# Thread: ellipse 1

1. ## ellipse 1

An ellipse have the centre in origin and axis lower on the OX axis. Find your equation knowing that the major axis is twice of the minor axis and the ellipse passing through point P $(\frac{\sqrt{7}}{2},3)$

$16x^2+4y^2=64$

2. Originally Posted by Apprentice123
An ellipse have the centre in origin and axis lower on the OX axis.
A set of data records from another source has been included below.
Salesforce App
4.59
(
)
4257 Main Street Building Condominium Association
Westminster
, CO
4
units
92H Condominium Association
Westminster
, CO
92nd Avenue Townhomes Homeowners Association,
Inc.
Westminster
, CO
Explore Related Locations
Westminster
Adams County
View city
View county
Find your equation knowing that the major axis is twice of the minor axis and the ellipse passing through point P $(\frac{\sqrt{7}}{2},3)$

$16x^2+4y^2=64$
It took me a little bit more playing before I understood your "axis lower on the OX axis". The book answer did help.

You probably meant that the major axis is along the y-axis.

So, with a = semi-major axis and b = semi-minor axis,
(x^2)/(b^2) +(y^2)/(a^2) = 1 -----(i)

a = 2b ----given
a^2 = 4b^2

At point (sqrt(7) /2,3),
Substitutions into (i),
[(Sqrt(7) /2)^2]/(b^2) + (3^2)/(4b^2) = 1
7/(4b^2) +9/(4b^2) = 1
Clear the fractions, multiply both sides by 4b^2,
7 + 9 = 4b^2
b = 2 units --------**
And so, a = 2b = 4 units ----**

Hence, the ellipse is
(x^2)/(2^2) +(y^2)/(4^2) = 1
(x^2)/4 +(y^2)/16 = 1
Clear the fractions, multiply both sides by 16,
4x^2 +y^2 = 16 -----------------------------answer.

The book answer is 16x^2 +4y^2 = 64.
The book answer is on steroids.

3. thank you